Treasurers remain hungry for information, notes Duffy. Accordingly, they should expect their banks "to be absolutely on top of the game". Certainly, they are being judged on their strength as a counterparty in a post-Brexit world. They are being evaluated on their presence in Europe, balance-sheet positioning, and their ability to maintain service delivery even if passporting rights are lost.
Vignoli urges treasurers to question whether their banks are talking to them seriously about contingency arrangements. "They should be reassuring you that they'll be able to support you in a variety of Brexit scenarios. If they're not, then be demanding."
At HSBC, it's "business as usual", says Norton.

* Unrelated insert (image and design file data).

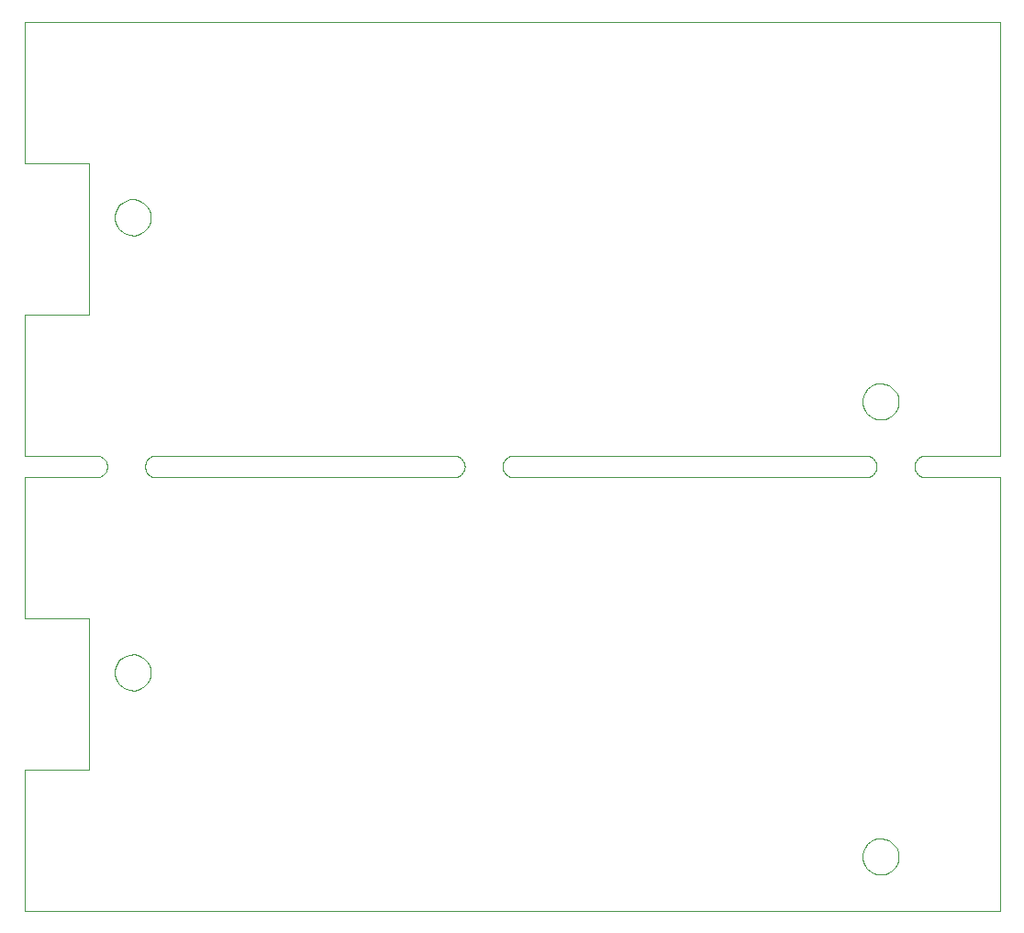
<source format=gko>
%MOIN*%
%OFA0B0*%
%FSLAX44Y44*%
%IPPOS*%
%LPD*%
%ADD10C,0*%
D10*
X00032954Y00001790D02*
X00032954Y00001790D01*
X00032812Y00001798D01*
X00032676Y00001836D01*
X00032550Y00001902D01*
X00032442Y00001994D01*
X00032356Y00002107D01*
X00032297Y00002236D01*
X00032266Y00002374D01*
X00032266Y00002516D01*
X00032297Y00002655D01*
X00032356Y00002783D01*
X00032442Y00002896D01*
X00032550Y00002988D01*
X00032676Y00003055D01*
X00032812Y00003093D01*
X00032954Y00003100D01*
X00033094Y00003077D01*
X00033226Y00003025D01*
X00033343Y00002945D01*
X00033441Y00002842D01*
X00033514Y00002721D01*
X00033559Y00002586D01*
X00033575Y00002445D01*
X00033559Y00002304D01*
X00033514Y00002170D01*
X00033441Y00002048D01*
X00033343Y00001945D01*
X00033226Y00001865D01*
X00033094Y00001813D01*
X00032954Y00001790D01*
X00005789Y00008483D02*
X00005789Y00008483D01*
X00005647Y00008491D01*
X00005510Y00008529D01*
X00005385Y00008595D01*
X00005277Y00008687D01*
X00005191Y00008800D01*
X00005131Y00008929D01*
X00005101Y00009067D01*
X00005101Y00009209D01*
X00005131Y00009348D01*
X00005191Y00009476D01*
X00005277Y00009589D01*
X00005385Y00009681D01*
X00005510Y00009748D01*
X00005647Y00009786D01*
X00005789Y00009793D01*
X00005929Y00009770D01*
X00006060Y00009718D01*
X00006178Y00009638D01*
X00006275Y00009535D01*
X00006349Y00009414D01*
X00006394Y00009279D01*
X00006409Y00009138D01*
X00006394Y00008997D01*
X00006349Y00008863D01*
X00006275Y00008741D01*
X00006178Y00008638D01*
X00006060Y00008558D01*
X00005929Y00008506D01*
X00005789Y00008483D01*
X00032954Y00018325D02*
X00032954Y00018325D01*
X00032812Y00018333D01*
X00032676Y00018371D01*
X00032550Y00018438D01*
X00032442Y00018529D01*
X00032356Y00018642D01*
X00032297Y00018771D01*
X00032266Y00018910D01*
X00032266Y00019052D01*
X00032297Y00019190D01*
X00032356Y00019319D01*
X00032442Y00019432D01*
X00032550Y00019524D01*
X00032676Y00019590D01*
X00032812Y00019628D01*
X00032954Y00019636D01*
X00033094Y00019613D01*
X00033226Y00019560D01*
X00033343Y00019481D01*
X00033441Y00019378D01*
X00033514Y00019256D01*
X00033559Y00019122D01*
X00033575Y00018981D01*
X00033559Y00018840D01*
X00033514Y00018705D01*
X00033441Y00018584D01*
X00033343Y00018481D01*
X00033226Y00018401D01*
X00033094Y00018348D01*
X00032954Y00018325D01*
X00005789Y00025018D02*
X00005789Y00025018D01*
X00005647Y00025026D01*
X00005510Y00025064D01*
X00005385Y00025130D01*
X00005277Y00025222D01*
X00005191Y00025335D01*
X00005131Y00025464D01*
X00005101Y00025603D01*
X00005101Y00025744D01*
X00005131Y00025883D01*
X00005191Y00026012D01*
X00005277Y00026125D01*
X00005385Y00026217D01*
X00005510Y00026283D01*
X00005647Y00026321D01*
X00005789Y00026329D01*
X00005929Y00026306D01*
X00006060Y00026253D01*
X00006178Y00026174D01*
X00006275Y00026071D01*
X00006349Y00025949D01*
X00006394Y00025815D01*
X00006409Y00025674D01*
X00006394Y00025532D01*
X00006349Y00025398D01*
X00006275Y00025276D01*
X00006178Y00025173D01*
X00006060Y00025094D01*
X00005929Y00025041D01*
X00005789Y00025018D01*
X00034544Y00017012D02*
X00034544Y00017012D01*
X00037249Y00017012D01*
X00037249Y00032760D01*
X00001816Y00032760D01*
X00001816Y00027642D01*
X00004178Y00027642D01*
X00004178Y00022130D01*
X00001816Y00022130D01*
X00001816Y00017012D01*
X00004431Y00017012D01*
X00004492Y00017007D01*
X00004553Y00016993D01*
X00004610Y00016969D01*
X00004662Y00016937D01*
X00004709Y00016897D01*
X00004749Y00016850D01*
X00004782Y00016797D01*
X00004805Y00016740D01*
X00004820Y00016680D01*
X00004825Y00016618D01*
X00004820Y00016557D01*
X00004805Y00016497D01*
X00004782Y00016440D01*
X00004749Y00016387D01*
X00004709Y00016340D01*
X00004662Y00016300D01*
X00004610Y00016268D01*
X00004553Y00016244D01*
X00004492Y00016230D01*
X00004431Y00016225D01*
X00004372Y00016225D01*
X00001816Y00016225D01*
X00001816Y00011107D01*
X00004178Y00011107D01*
X00004178Y00005595D01*
X00001816Y00005595D01*
X00001816Y00000477D01*
X00037249Y00000477D01*
X00037249Y00016225D01*
X00034604Y00016225D01*
X00034544Y00016225D01*
X00034483Y00016230D01*
X00034423Y00016244D01*
X00034366Y00016268D01*
X00034313Y00016300D01*
X00034266Y00016340D01*
X00034226Y00016387D01*
X00034194Y00016440D01*
X00034170Y00016497D01*
X00034156Y00016557D01*
X00034151Y00016618D01*
X00034156Y00016680D01*
X00034170Y00016740D01*
X00034194Y00016797D01*
X00034226Y00016850D01*
X00034266Y00016897D01*
X00034313Y00016937D01*
X00034366Y00016969D01*
X00034423Y00016993D01*
X00034483Y00017007D01*
X00034544Y00017012D01*
X00032384Y00017012D02*
X00032384Y00017012D01*
X00032445Y00017007D01*
X00032505Y00016993D01*
X00032562Y00016969D01*
X00032615Y00016937D01*
X00032662Y00016897D01*
X00032702Y00016850D01*
X00032734Y00016797D01*
X00032758Y00016740D01*
X00032772Y00016680D01*
X00032777Y00016618D01*
X00032772Y00016557D01*
X00032758Y00016497D01*
X00032734Y00016440D01*
X00032702Y00016387D01*
X00032662Y00016340D01*
X00032615Y00016300D01*
X00032562Y00016268D01*
X00032505Y00016244D01*
X00032445Y00016230D01*
X00032384Y00016225D01*
X00032324Y00016225D01*
X00019643Y00016225D01*
X00019584Y00016225D01*
X00019522Y00016230D01*
X00019462Y00016244D01*
X00019405Y00016268D01*
X00019352Y00016300D01*
X00019305Y00016340D01*
X00019265Y00016387D01*
X00019233Y00016440D01*
X00019209Y00016497D01*
X00019195Y00016557D01*
X00019190Y00016618D01*
X00019195Y00016680D01*
X00019209Y00016740D01*
X00019233Y00016797D01*
X00019265Y00016850D01*
X00019305Y00016897D01*
X00019352Y00016937D01*
X00019405Y00016969D01*
X00019462Y00016993D01*
X00019522Y00017007D01*
X00019584Y00017012D01*
X00032384Y00017012D01*
X00006651Y00016225D02*
X00006651Y00016225D01*
X00006592Y00016225D01*
X00006530Y00016230D01*
X00006470Y00016244D01*
X00006413Y00016268D01*
X00006360Y00016300D01*
X00006313Y00016340D01*
X00006273Y00016387D01*
X00006241Y00016440D01*
X00006217Y00016497D01*
X00006203Y00016557D01*
X00006198Y00016618D01*
X00006203Y00016680D01*
X00006217Y00016740D01*
X00006241Y00016797D01*
X00006273Y00016850D01*
X00006313Y00016897D01*
X00006360Y00016937D01*
X00006413Y00016969D01*
X00006470Y00016993D01*
X00006530Y00017007D01*
X00006592Y00017012D01*
X00017423Y00017012D01*
X00017485Y00017007D01*
X00017545Y00016993D01*
X00017602Y00016969D01*
X00017654Y00016937D01*
X00017701Y00016897D01*
X00017742Y00016850D01*
X00017774Y00016797D01*
X00017797Y00016740D01*
X00017812Y00016680D01*
X00017817Y00016618D01*
X00017812Y00016557D01*
X00017797Y00016497D01*
X00017774Y00016440D01*
X00017742Y00016387D01*
X00017701Y00016340D01*
X00017654Y00016300D01*
X00017602Y00016268D01*
X00017545Y00016244D01*
X00017485Y00016230D01*
X00017423Y00016225D01*
X00017364Y00016225D01*
X00006651Y00016225D01*
M02*
</source>
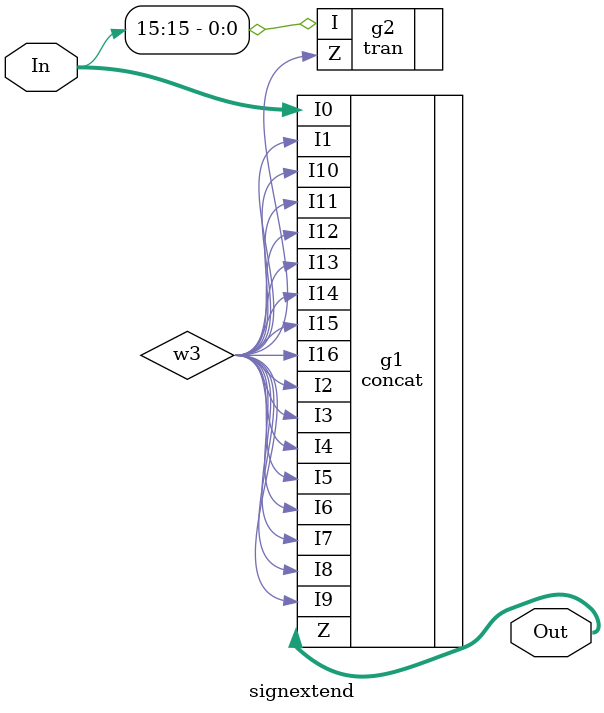
<source format=v>

module signextend(Out, In);
//: interface  /sz:(183, 170) /bd:[ Li0>In[15:0](65/170) Ro0<Out[31:0](75/170) ]
input [15:0] In;    //: /sn:0 {0}(230,211)(347,211)(347,210)(463,210){1}
//: {2}(464,210)(473,210)(473,302)(614,302){3}
output [31:0] Out;    //: /sn:0 {0}(721,211)(700,211)(700,222)(620,222){1}
wire w3;    //: /sn:0 {0}(614,282)(591,282){1}
//: {2}(587,282)(572,282)(572,264){3}
//: {4}(574,262)(591,262){5}
//: {6}(595,262)(614,262){7}
//: {8}(593,264)(593,272)(614,272){9}
//: {10}(570,262)(538,262)(538,234){11}
//: {12}(540,232)(567,232){13}
//: {14}(571,232)(587,232){15}
//: {16}(591,232)(614,232){17}
//: {18}(589,234)(589,242)(614,242){19}
//: {20}(569,234)(569,252)(614,252){21}
//: {22}(536,232)(529,232)(529,120)(518,120)(518,130){23}
//: {24}(520,132)(532,132){25}
//: {26}(536,132)(542,132)(542,142)(552,142){27}
//: {28}(556,142)(567,142){29}
//: {30}(571,142)(581,142){31}
//: {32}(585,142)(614,142){33}
//: {34}(583,140)(583,130)(598,130)(598,162)(614,162){35}
//: {36}(583,144)(583,152)(614,152){37}
//: {38}(569,144)(569,172)(614,172){39}
//: {40}(554,140)(554,130)(577,130)(577,192)(614,192){41}
//: {42}(554,144)(554,182)(614,182){43}
//: {44}(534,130)(534,120)(549,120)(549,212)(614,212){45}
//: {46}(534,134)(534,202)(614,202){47}
//: {48}(516,132)(464,132)(464,205){49}
//: {50}(518,134)(518,222)(614,222){51}
//: {52}(589,284)(589,292)(614,292){53}
//: enddecls

  //: joint g8 (w3) @(589, 232) /w:[ 16 -1 15 18 ]
  //: joint g4 (w3) @(569, 142) /w:[ 30 -1 29 38 ]
  //: joint g3 (w3) @(583, 142) /w:[ 32 34 31 36 ]
  tran g2(.Z(w3), .I(In[15]));   //: @(464,208) /sn:0 /R:1 /w:[ 49 1 2 ] /ss:0
  concat g1 (.I0(In), .I1(w3), .I2(w3), .I3(w3), .I4(w3), .I5(w3), .I6(w3), .I7(w3), .I8(w3), .I9(w3), .I10(w3), .I11(w3), .I12(w3), .I13(w3), .I14(w3), .I15(w3), .I16(w3), .Z(Out));   //: @(619,222) /sn:0 /w:[ 3 53 0 9 7 21 19 17 51 45 47 41 43 39 35 37 33 1 ] /dr:0
  //: joint g10 (w3) @(538, 232) /w:[ 12 -1 22 11 ]
  //: joint g6 (w3) @(534, 132) /w:[ 26 44 25 46 ]
  //: joint g9 (w3) @(569, 232) /w:[ 14 -1 13 20 ]
  //: joint g7 (w3) @(518, 132) /w:[ 24 23 48 50 ]
  //: joint g12 (w3) @(572, 262) /w:[ 4 -1 10 3 ]
  //: output g14 (Out) @(718,211) /sn:0 /w:[ 0 ]
  //: joint g11 (w3) @(593, 262) /w:[ 6 -1 5 8 ]
  //: joint g5 (w3) @(554, 142) /w:[ 28 40 27 42 ]
  //: input g0 (In) @(228,211) /sn:0 /w:[ 0 ]
  //: joint g13 (w3) @(589, 282) /w:[ 1 -1 2 52 ]

endmodule

module main;    //: root_module
wire [31:0] w0;    //: /sn:0 {0}(535,169)(535,207)(432,207){1}
wire [15:0] w2;    //: /sn:0 /dp:1 {0}(182,193)(237,193)(237,197)(247,197){1}
//: enddecls

  led g2 (.I(w0));   //: @(535,162) /sn:0 /w:[ 0 ] /type:1
  //: dip g1 (w2) @(144,193) /sn:0 /R:1 /w:[ 0 ] /st:34643
  signextend g0 (.In(w2), .Out(w0));   //: @(248, 132) /sz:(183, 170) /sn:0 /p:[ Li0>1 Ro0<1 ]

endmodule

</source>
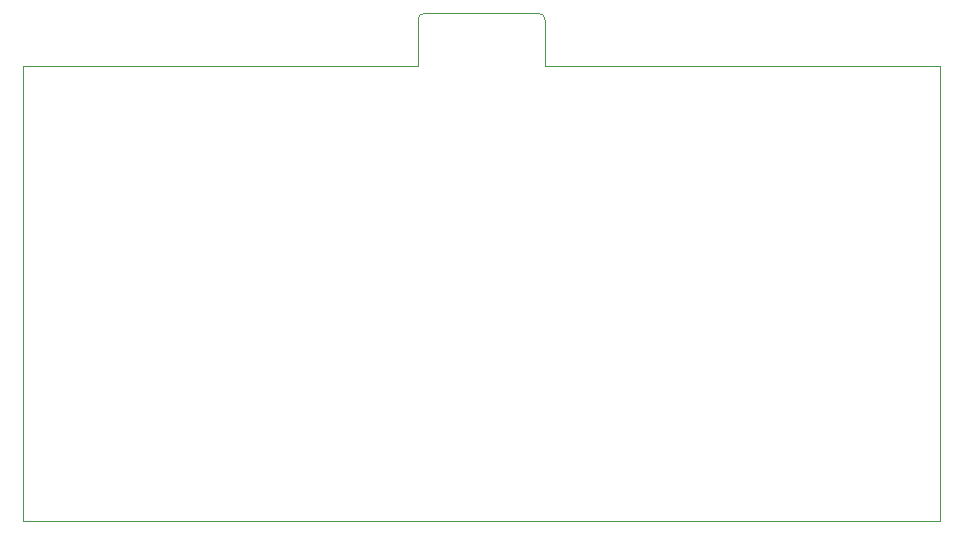
<source format=gbr>
G04 #@! TF.GenerationSoftware,KiCad,Pcbnew,8.0.6*
G04 #@! TF.CreationDate,2025-01-18T20:04:13+00:00*
G04 #@! TF.ProjectId,macro-keyboard,6d616372-6f2d-46b6-9579-626f6172642e,rev?*
G04 #@! TF.SameCoordinates,Original*
G04 #@! TF.FileFunction,Profile,NP*
%FSLAX46Y46*%
G04 Gerber Fmt 4.6, Leading zero omitted, Abs format (unit mm)*
G04 Created by KiCad (PCBNEW 8.0.6) date 2025-01-18 20:04:13*
%MOMM*%
%LPD*%
G01*
G04 APERTURE LIST*
G04 #@! TA.AperFunction,Profile*
%ADD10C,0.050000*%
G04 #@! TD*
G04 APERTURE END LIST*
D10*
X141033623Y-79333623D02*
X141033623Y-75433623D01*
X141033623Y-79333623D02*
X107633623Y-79333623D01*
X185233623Y-79333623D02*
X185233623Y-117833623D01*
X107633623Y-117833623D02*
X107633623Y-79333623D01*
X141633623Y-74833623D02*
X151233623Y-74833623D01*
X185233623Y-117833623D02*
X107633623Y-117833623D01*
X151833623Y-75433623D02*
X151833623Y-79333623D01*
X151233623Y-74833623D02*
G75*
G02*
X151833577Y-75433623I-23J-599977D01*
G01*
X141033623Y-75433623D02*
G75*
G02*
X141633623Y-74833623I599977J23D01*
G01*
X151833623Y-79333623D02*
X185233623Y-79333623D01*
M02*

</source>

Coupled with "a very deep and extensive cash management proposition on the continent", HSBC will leverage our European network and our main European hubs in France and Germany to ensure continuity of service. Also, with a significant corporate and retail bank in France, this, adds Mur, gives the bank direct access to the high- and low-value euro clearing system "enabling us to continue providing the same continuity of service as we do today".
Of course, deep planning really starts within the business. As the one true business nexus, planning driven by the treasury function is likely to present the most insightful Brexit contingency. Treasurers should not wait to be forced into action by the deadline. They should use the coming months as an opportunity to review, plan and optimise, making sure to exploit their banks' expertise wherever possible.